__과제 목록__
[1] 원문을 읽고 다음 질문에 답하세요.
(a) 한 실시양태에서 본원에 기술된 제형은 어떤 방식으로 투여되나요?
(b) 적합한 용매에 작용제를 혼입시킨 뒤 어떤 처리를 거쳐 무균성 주사용 용액을 제조하나요?
(c) 흡수를 지연시키는 작용제로 예를 든 두 가지는 무엇인가요?
[2] 원문에서 "제약 제형은 무균성이고, 제조" 대목이 있는 곳부터 시작해 "흡수가 초래될 수 있다." 대목에서 끝나는 부분을 그대로 출력하세요.

__원문__
제형은 액체 용액 (예를 들어, 주사용 및 주입용 용액)의 형태일 수 있다. 이같은 조성물은 비경구 방식 (예를 들어, 피하, 복강내 또는 근육내 주사)에 의해 또는 흡입에 의해 투여될 수 있다. 본원에서 사용된 "비경구 투여" 및 "비경구적으로 투여"라는 구절은 일반적으로 주사에 의한, 장 및 국소 투여 이외의 투여 방식을 의미하고, 피하 또는 근육내 투여, 뿐만 아니라 정맥내, 낭내, 안와내, 심장내, 피내, 복강내, 경기관, 피하, 피막하, 지주막하, 척수내, 경막외 및 흉골내 주사 및 주입을 포함한다. 한 실시양태에서, 본원에 기술된 제형은 피하 투여된다.

제약 제형은 무균성이고, 제조 및 보관 조건 하에 안정적이다. 투여를 위한 규제 기준 및 산업 기준을 충족시키는지를 확실히 하기 위해 제약 조성물을 또한 테스트할 수 있다.

제약 제형은 용액, 마이크로에멀션, 분산액, 리포솜, 또는 높은 단백질 농도에 적절한 기타 고급 구조물로서 제형될 수 있다. 필요한 양의 본원에 기술된 작용제를 필요에 따라 상기 열거된 성분들 중 하나 또는 이들의 조합물과 함께 적합한 용매 내에 혼입시킨 후 여과 살균시킴으로써 무균성 주사용 용액을 제조할 수 있다. 일반적으로, 본원에 기술된 작용제를 기본적인 분산 매질 및 상기 열거된 것들로부터의 필요한 또 다른 성분을 함유하는 무균성 비히클 내로 혼입시킴으로서 분산액이 제조된다. 예를 들어, 레시틴과 같은 코팅제의 사용, 분산액의 경우 필요한 입자 크기의 유지, 및 계면활성제의 사용에 의해 용액의 적절한 유동성을 유지시킬 수 있다. 조성물 내에 흡수를 지연시키는 작용제, 예를 들어, 모노스테아레이트 염 및 젤라틴을 포함함으로써 주사용 조성물의 장기 흡수가 초래될 수 있다.

__데이터셋 기록__

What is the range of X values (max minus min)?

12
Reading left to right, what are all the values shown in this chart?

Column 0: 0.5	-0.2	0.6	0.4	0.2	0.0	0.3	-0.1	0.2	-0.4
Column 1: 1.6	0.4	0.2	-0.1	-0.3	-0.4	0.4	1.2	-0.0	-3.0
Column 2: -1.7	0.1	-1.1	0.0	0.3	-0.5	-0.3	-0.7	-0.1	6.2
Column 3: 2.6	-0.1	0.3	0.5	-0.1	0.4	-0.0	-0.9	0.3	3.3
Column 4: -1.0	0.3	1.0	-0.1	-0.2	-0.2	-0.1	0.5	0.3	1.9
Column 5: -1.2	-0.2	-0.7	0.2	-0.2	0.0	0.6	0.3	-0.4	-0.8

__작성한 답변__
[1]
(a) 피하 투여
(b) 여과 살균
(c) 모노스테아레이트 염, 젤라틴

[2]
제약 제형은 무균성이고, 제조 및 보관 조건 하에 안정적이다. 투여를 위한 규제 기준 및 산업 기준을 충족시키는지를 확실히 하기 위해 제약 조성물을 또한 테스트할 수 있다.

제약 제형은 용액, 마이크로에멀션, 분산액, 리포솜, 또는 높은 단백질 농도에 적절한 기타 고급 구조물로서 제형될 수 있다. 필요한 양의 본원에 기술된 작용제를 필요에 따라 상기 열거된 성분들 중 하나 또는 이들의 조합물과 함께 적합한 용매 내에 혼입시킨 후 여과 살균시킴으로써 무균성 주사용 용액을 제조할 수 있다. 일반적으로, 본원에 기술된 작용제를 기본적인 분산 매질 및 상기 열거된 것들로부터의 필요한 또 다른 성분을 함유하는 무균성 비히클 내로 혼입시킴으로서 분산액이 제조된다. 예를 들어, 레시틴과 같은 코팅제의 사용, 분산액의 경우 필요한 입자 크기의 유지, 및 계면활성제의 사용에 의해 용액의 적절한 유동성을 유지시킬 수 있다. 조성물 내에 흡수를 지연시키는 작용제, 예를 들어, 모노스테아레이트 염 및 젤라틴을 포함함으로써 주사용 조성물의 장기 흡수가 초래될 수 있다.